I have my good friend Tim Quinn to thank for many great book recommendations (except Steppenwolf), especially A Guide for the Perplexed. Schumacher's book helped me realize many things, one being that consciousness, while most definitely a function of biological processes, is also a phenomenon that cannot be understood in strictly material terms – it exists in a way that transcends "the material."
Me posing in Harvard with Tim and Sarah in 2005 with Schumacher's book in hand. |
Yeah, random points ... I know. But I mention them because I've come to realize a lot of people really believe that these two worlds (or levels or reality, if you will) are mutually exclusive – that it's one or the other – and, as such, they fully embrace one, and refuse to recognize (wittingly or unwittingly) the other.
I don't understand this. I don't understand how people can believe in God, Jesus, Zeus, Allah, or whatever and refuse to reckon with the material realities of the universe. Conversely, I struggle to understand how atheists believe that science, a system of reductionism that focuses strictly on the materially observable, is proof enough that no greater intelligence (or 'being") exists in the universe.
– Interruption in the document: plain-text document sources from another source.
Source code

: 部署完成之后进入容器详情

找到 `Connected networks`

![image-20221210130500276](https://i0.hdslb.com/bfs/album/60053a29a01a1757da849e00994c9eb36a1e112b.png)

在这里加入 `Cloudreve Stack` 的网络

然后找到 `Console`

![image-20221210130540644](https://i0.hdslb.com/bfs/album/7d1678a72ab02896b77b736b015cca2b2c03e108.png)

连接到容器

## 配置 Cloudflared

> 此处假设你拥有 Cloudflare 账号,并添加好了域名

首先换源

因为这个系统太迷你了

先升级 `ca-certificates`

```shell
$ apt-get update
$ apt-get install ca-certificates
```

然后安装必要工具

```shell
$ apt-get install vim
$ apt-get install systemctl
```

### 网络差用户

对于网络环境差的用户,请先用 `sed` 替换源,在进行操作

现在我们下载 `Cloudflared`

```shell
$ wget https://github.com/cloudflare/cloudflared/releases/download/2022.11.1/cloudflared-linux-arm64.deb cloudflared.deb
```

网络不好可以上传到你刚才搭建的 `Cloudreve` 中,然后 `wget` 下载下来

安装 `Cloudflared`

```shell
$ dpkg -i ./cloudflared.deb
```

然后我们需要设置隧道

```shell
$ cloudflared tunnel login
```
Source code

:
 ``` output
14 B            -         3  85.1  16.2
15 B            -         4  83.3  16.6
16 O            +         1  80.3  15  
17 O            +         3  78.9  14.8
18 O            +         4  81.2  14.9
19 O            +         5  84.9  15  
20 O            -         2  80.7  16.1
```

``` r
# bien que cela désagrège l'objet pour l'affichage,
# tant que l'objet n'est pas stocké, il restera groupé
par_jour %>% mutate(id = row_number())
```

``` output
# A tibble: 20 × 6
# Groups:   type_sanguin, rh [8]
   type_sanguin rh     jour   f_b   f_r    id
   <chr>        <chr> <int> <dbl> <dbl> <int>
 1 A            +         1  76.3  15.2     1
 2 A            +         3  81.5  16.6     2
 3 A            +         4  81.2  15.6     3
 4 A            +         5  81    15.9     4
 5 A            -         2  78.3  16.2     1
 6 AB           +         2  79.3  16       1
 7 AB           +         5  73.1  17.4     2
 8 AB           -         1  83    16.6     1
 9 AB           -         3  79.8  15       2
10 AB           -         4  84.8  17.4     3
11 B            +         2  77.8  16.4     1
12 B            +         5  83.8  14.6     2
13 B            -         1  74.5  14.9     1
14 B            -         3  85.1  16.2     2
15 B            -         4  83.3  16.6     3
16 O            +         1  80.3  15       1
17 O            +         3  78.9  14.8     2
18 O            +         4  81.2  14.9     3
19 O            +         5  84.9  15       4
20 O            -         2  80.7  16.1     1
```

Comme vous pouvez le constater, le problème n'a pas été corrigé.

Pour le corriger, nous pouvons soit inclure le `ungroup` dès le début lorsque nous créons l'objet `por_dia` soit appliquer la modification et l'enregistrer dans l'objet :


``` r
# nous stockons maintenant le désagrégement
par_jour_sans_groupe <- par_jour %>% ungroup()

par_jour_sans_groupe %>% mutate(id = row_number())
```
The 'god-only' believers fail to recognize that their 'believing' originates in a very material brain, and the 'science-only' believers fail to recognize (at least in the mainstream science of today) that there is an entirely different plain of existence beyond the materially observable.
To me, questions arise:
What if "God" (a term I use loosely) isn't something separate from the periodical table, but a function of it?
Or what if the periodical table isn't devoid of "God," but something that produces it?
What if .... shhhhh ... the two exist simultaneously and in harmony with one another?
Whatever the answers may be, all I know is that my darling daughter Gabrielle has forced me to think about these two things at great length: (1) the biochemical building blocks of life in order to understand her I-Cell Disease, and (2) the nature of life and existence in order to come to grips with the fact that she won't be here for very long. And, while I must say that I feel lucky and fortunate for all the insights I've acquired thinking about these things, a part of me wishes I knew more people who thought about them too. It would be so great to talk about all this stuff over a few glasses of vino.
But I don't. People tend to believe in one or the other. Well ... actually, most people today don't really think about either (like who wants to talk about this stuff?).
It makes me think of what my buddy Tim said years back, when I (pot-stirringly) remarked that philosophical questions aren't all that important: "How can you say that? They're like the most important questions we can possibly ask!"
I guess that's why I'm posting this.